Exercise material:
• • • • •
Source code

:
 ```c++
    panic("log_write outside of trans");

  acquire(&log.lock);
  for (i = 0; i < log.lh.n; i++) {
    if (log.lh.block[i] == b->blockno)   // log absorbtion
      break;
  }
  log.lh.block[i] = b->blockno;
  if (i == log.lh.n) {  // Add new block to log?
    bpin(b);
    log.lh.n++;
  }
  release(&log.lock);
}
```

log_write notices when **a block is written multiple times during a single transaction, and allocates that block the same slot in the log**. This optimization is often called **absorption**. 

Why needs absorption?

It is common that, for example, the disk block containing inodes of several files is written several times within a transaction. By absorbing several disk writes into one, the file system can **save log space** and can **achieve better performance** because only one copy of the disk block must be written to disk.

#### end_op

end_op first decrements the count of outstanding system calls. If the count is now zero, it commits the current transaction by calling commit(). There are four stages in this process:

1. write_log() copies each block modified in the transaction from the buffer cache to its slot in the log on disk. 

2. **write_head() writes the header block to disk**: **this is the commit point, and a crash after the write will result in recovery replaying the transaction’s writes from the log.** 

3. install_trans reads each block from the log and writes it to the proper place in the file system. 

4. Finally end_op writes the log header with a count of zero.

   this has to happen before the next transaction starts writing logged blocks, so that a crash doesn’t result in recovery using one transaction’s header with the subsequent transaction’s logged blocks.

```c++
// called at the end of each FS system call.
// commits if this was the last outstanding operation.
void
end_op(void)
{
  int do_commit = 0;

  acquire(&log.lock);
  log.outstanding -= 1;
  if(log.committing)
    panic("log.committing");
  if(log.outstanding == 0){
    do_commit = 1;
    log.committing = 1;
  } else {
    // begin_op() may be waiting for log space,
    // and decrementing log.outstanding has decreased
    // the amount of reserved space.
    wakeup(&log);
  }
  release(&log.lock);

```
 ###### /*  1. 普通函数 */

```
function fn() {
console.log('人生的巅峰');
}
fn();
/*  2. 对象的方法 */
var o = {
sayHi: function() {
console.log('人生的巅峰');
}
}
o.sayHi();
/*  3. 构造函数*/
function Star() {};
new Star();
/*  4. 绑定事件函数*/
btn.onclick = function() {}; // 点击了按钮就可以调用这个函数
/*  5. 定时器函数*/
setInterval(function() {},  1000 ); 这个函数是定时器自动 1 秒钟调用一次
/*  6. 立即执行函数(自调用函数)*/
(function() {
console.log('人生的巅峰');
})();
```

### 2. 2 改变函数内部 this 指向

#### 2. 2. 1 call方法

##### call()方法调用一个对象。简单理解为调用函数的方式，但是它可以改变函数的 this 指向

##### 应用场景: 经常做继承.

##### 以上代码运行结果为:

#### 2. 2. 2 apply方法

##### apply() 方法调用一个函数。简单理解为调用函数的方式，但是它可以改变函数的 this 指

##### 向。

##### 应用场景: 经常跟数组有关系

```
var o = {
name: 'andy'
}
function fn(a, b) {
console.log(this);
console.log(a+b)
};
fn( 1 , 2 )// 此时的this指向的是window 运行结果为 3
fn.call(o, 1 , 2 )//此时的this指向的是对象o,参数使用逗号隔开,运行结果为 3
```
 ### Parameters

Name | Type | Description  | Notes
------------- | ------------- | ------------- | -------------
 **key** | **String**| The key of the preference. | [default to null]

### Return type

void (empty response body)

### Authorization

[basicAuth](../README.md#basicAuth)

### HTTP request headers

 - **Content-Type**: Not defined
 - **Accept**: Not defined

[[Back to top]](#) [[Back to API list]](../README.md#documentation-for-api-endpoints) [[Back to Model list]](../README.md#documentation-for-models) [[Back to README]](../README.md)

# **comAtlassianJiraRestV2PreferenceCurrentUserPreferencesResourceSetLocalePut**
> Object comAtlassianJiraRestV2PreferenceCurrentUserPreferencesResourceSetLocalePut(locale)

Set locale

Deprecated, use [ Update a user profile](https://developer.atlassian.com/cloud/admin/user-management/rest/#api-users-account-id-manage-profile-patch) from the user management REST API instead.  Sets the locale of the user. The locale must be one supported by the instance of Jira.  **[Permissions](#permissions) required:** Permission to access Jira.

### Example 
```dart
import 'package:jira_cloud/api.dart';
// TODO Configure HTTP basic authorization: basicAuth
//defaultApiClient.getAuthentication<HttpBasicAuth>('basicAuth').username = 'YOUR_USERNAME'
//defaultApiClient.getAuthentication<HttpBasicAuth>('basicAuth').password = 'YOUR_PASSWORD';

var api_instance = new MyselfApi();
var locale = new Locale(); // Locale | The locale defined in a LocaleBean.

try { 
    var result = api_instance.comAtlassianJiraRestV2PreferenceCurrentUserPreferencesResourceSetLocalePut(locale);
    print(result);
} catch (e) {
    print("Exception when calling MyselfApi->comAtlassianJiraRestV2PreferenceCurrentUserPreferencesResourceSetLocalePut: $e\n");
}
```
• • • • •
Exercise objective: Lines in the listing above that contain the word "HttpBasicAuth" must be copied; leave out the rest.

Result:
//defaultApiClient.getAuthentication<HttpBasicAuth>('basicAuth').username = 'YOUR_USERNAME'
//defaultApiClient.getAuthentication<HttpBasicAuth>('basicAuth').password = 'YOUR_PASSWORD';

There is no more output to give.